I’m trying to find out what year and model Volkswagon this transmission is for.
All I know is it’s automatic and it may be for 2011.

I don’t have the VIN number and I don’t know if it’s for a 1.8L or 2.0L

See pictures.

All info from it is listed below.

If anyone could help or point me in the right direction with this information,
please let me know. Thanks people!
























(FY)







(VW AG IP AW5 096 321 361B Fe/Zn)























(Numbers from next two closeups)







(3H86 *006NTJ0313907S1312129*)







(4582-3-3 4001 09G 300 033J 13M3G13907)







(VW AG JP AW5 09G 323 571 N 13Z 13494 QCKC)

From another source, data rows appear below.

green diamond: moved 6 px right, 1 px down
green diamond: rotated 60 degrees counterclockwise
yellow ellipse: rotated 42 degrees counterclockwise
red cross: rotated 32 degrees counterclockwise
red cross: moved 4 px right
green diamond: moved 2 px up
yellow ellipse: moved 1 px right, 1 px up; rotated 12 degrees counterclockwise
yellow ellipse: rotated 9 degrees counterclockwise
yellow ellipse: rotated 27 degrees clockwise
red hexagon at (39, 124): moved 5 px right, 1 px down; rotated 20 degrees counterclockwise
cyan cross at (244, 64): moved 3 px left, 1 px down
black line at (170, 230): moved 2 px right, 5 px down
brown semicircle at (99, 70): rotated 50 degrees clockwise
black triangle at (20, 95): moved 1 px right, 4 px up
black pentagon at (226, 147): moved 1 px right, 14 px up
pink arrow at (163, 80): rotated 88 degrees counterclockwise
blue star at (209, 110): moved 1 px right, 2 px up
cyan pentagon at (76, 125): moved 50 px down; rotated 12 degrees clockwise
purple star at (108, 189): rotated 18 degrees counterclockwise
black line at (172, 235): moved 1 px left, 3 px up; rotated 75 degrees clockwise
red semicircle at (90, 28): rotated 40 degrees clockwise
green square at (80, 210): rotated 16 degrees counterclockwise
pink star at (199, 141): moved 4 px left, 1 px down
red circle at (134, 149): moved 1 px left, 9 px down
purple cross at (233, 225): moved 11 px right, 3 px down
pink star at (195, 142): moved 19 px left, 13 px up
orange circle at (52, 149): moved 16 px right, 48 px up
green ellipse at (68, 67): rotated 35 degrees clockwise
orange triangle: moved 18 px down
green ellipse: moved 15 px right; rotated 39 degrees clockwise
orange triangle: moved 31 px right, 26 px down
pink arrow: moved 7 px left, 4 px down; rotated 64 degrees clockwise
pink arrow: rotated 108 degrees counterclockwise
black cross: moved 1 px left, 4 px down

(VW AG JP AW5 09G 323 571 N 13Z 13494 QCKC)

Additional Info
96321105
AISi9Cu3
Y100
TFA010


----------



## DasCC (Feb 24, 2009)

that transmission was used in multiple applications. Beetle, Jetta, Tiguan (Non-DSG trans)


----------



## Eric D (Feb 16, 1999)

09G 300 033J makes this for a 2014 Passat SEL 1.8T.


----------



## volkswagonlookup (Aug 25, 2015)

Does this look normal? Is it damaged? The transmission is supposed to be new.

Also, very important here. If you know exactly which years and models this will fit in, I need to know that asap.

Even if it's just a few.

Thanks people!


----------



## GTINC (Jan 28, 2005)

volkswagonlookup said:


> ....The transmission is supposed to be new....


It is not new just based on the condition of the cast casing.


----------



## Eric D (Feb 16, 1999)

How about you tell us how you came to posses this trans? 
I will assume you purchase surplus and this was part of the lot.

I already answered what vehicle its for. The part # was posted by you .

The vent in your hand is exactly that a vent. Why did you remove it?


----------



## volkswagonlookup (Aug 25, 2015)

Thank you. I was just wondering if it works for something else. I bought this from someone who bought it new and decided to get the repair done somewhere where they provide the transmission already.

So if it's just that one car ok, but if there are other years and models it's also compatible with I was just wondering as another option.

Thanks very much for the quick response.

The vent leaked some oil when a few of us moved it onto a stable piece of wood on a trolley so we can move it around.
It looks worn like the vent cap melted and I was wondering if it's broken or normal.


----------



## Eric D (Feb 16, 1999)

The 09G trans is used in a wide variety of applications and engine sizes. As a result, the number of friction plates, planetary ratios, three or four pinion carriers, transfer gear ratios and the final drive ratios will vary depending on torque load requirements of the specific vehicle. The 09G trans uses a gear ratio sensitive system, requiring the correct trans interchange.
In other words, yours is vehicle specific.

Vent cap can be replaced or the new buyer can swap in theirs.


----------